Sunday, August 4, 2019

Another Uninformed Opinion


Uninformed opinions seem to be the order of the day as we deal with more lethal violence in El Paso, TX and Dayton, OH.  So here is one more.

I am reminded of a line from the movie Casablanca where Claude Raines, playing Police Captain Louis Renault, tells his deputy “Round up the usual suspects.”  It doesn’t take a genius to know that will be the same thing now.  We will have those who demand we prohibit guns and those who demand we not.  Fundamentally, I tend to come down on the side of those who would not prohibit guns. 

It’s not so much that I believe we need them to stop the government from imposing some autocratic and dictatorial regime for if that happens it will be too late and more than half of us will have voted them into office.  Nor do I believe the second amendment was etched in stone and carried down from Mount Rushmore by George Washington.  Rather, I am unconvinced it is possible to prohibit firearms and even if we did, it would not change the dynamics that are, in my opinion, the true sources of this violence.

What I hear from those who demand we eliminate guns is the angry rhetoric, opinions voiced by those who live protected lives, and little discussion of the social dynamics that cause mostly young angry men to kill others.  What I don’t hear is how a prohibition of guns would be different than the last prohibition we tried. 

You remember that one, don’t you?  Started by the progressive temperance movement in the late 19th and early 20th centuries, the passage of the 18th Amendment in 1919 issued in the age of illegal alcohol.  Its beginnings held the loftiest of ideals.  It would end poverty, child abuse, domestic violence and a whole card deck full of things caused by the evils of alcohol.  What it actually accomplished was the creation of vast networks of organized crime and civil disobedience that led consumers to disregard the laws. It was so unsuccessful it led the Democratic party to make its repeal a plank in the party's platform for the 1932 elections.  Within two years of FDR's election, the 21st Amendment was ratified. Officially ending the short-lived social experiment.  Unfortunately, the unintended consequences or by-products of prohibition still remain with us.
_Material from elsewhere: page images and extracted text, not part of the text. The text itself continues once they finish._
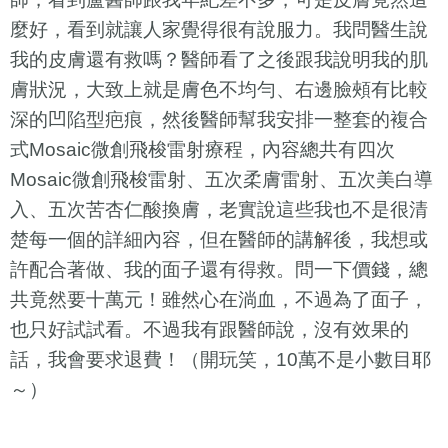
麼好，看到就讓人家覺得很有說服力。我問醫生說
我的皮膚還有救嗎？醫師看了之後跟我說明我的肌
膚狀況，大致上就是膚色不均勻、右邊臉頰有比較
深的凹陷型疤痕，然後醫師幫我安排一整套的複合
式
Mosaic
微創飛梭雷射療程，內容總共有四次
Mosaic
微創飛梭雷射、五次柔膚雷射、五次美白導
入、五次苦杏仁酸換膚，老實說這些我也不是很清
楚每一個的詳細內容，但在醫師的講解後，我想或
許配合著做、我的面子還有得救。問一下價錢，總
共竟然要十萬元！雖然心在淌血，不過為了面子，
也只好試試看。不過我有跟醫師說，沒有效果的
話，我會要求退費！（開玩笑，
10
萬不是小數目耶
～）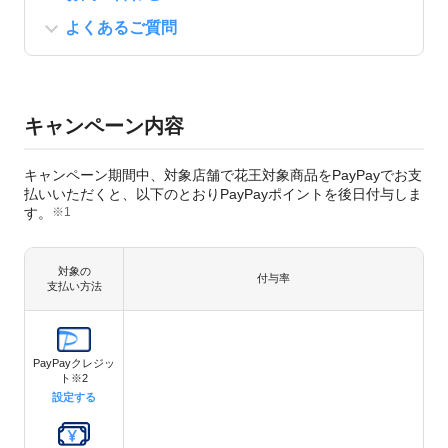
よくあるご質問
キャンペーン内容
キャンペーン期間中、対象店舗で花王対象商品をPayPayでお支
払いいただくと、以下のとおりPayPayポイントを後日付与しま
す。
※1
対象の
付与率
支払い方法
PayPayクレジッ
ト※2
設定する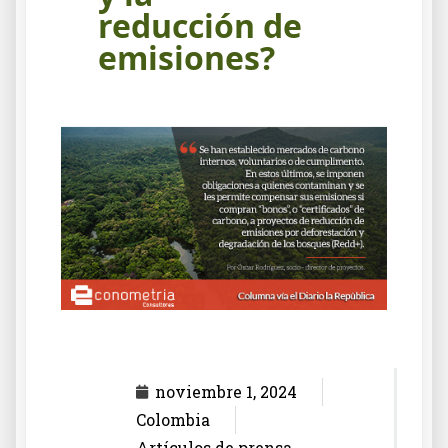
reducción de
emisiones?
noviembre 1, 2024
Colombia
Artículos de prensa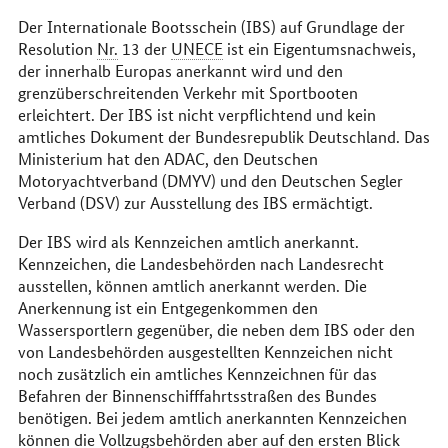
Der Internationale Bootsschein (IBS) auf Grundlage der
Resolution
Nr.
13 der
UNECE
ist ein Eigentumsnachweis,
der innerhalb Europas anerkannt wird und den
grenzüberschreitenden Verkehr mit Sportbooten
erleichtert. Der IBS ist nicht verpflichtend und kein
amtliches Dokument der Bundesrepublik Deutschland. Das
Ministerium hat den ADAC, den Deutschen
Motoryachtverband (DMYV) und den Deutschen Segler
Verband (DSV) zur Ausstellung des IBS ermächtigt.
Der IBS wird als Kennzeichen amtlich anerkannt.
Kennzeichen, die Landesbehörden nach Landesrecht
ausstellen, können amtlich anerkannt werden. Die
Anerkennung ist ein Entgegenkommen den
Wassersportlern gegenüber, die neben dem IBS oder den
von Landesbehörden ausgestellten Kennzeichen nicht
noch zusätzlich ein amtliches Kennzeichnen für das
Befahren der Binnenschifffahrtsstraßen des Bundes
benötigen. Bei jedem amtlich anerkannten Kennzeichen
können die Vollzugsbehörden aber auf den ersten Blick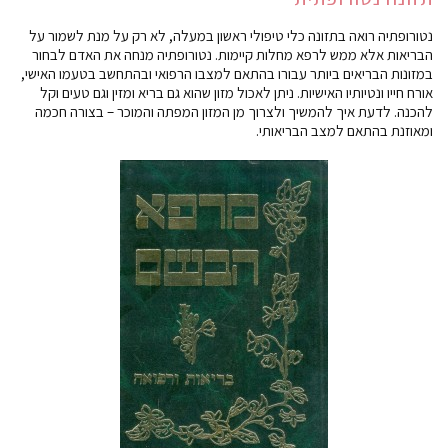
נטורופתיה רואה בתזונה כלי טיפולי ראשון במעלה, לא רק על מנת לשמור על
הבריאות אלא ממש לרפא מחלות קיימות. נטורופתיה מנחה את האדם לבחור
במזונות הבריאים ביותר עבורו בהתאם למצבו הרפואי ובהתחשב בטעמו האישי,
אורח חייו ונטיותיו האישיות. ניתן לאכול מזון שהוא גם בריא ומזין וגם טעים וקל
להכנה. לדעת איך להמשיך ולצרוך מן המזון המפתה והמוכר – בצורה חכמה
ומאוזנת בהתאם למצב הבריאותי.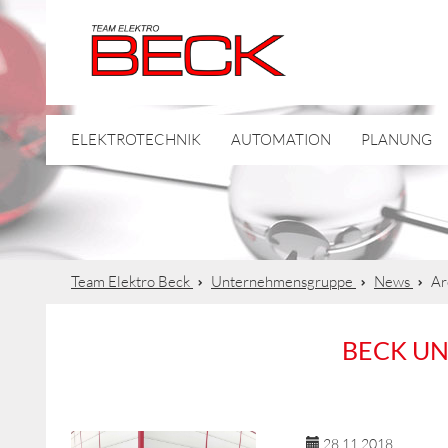
ELEKTROTECHNIK
AUTOMATION
PLANUNG
Team Elektro Beck
Unternehmensgruppe
News
Ar
BECK U
28.11.2018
What would those who wish to end this violence really be willing to do?  Since those in the social sciences seem unwilling to consider the total dynamics of a changing society, and those who vote on whatever changes we need to make, communicate in little more than 15-second sound bites it seems increasingly unlikely our federal government will ever develop an effective strategy that a majority of the population can support.  It is almost as if we are playing chess with the human lives and each side is down to having only a king and a queen.  We are in a state of perpetual check but will never achieve a checkmate.  Smart players would call it a draw and start a new game, but that's not for us.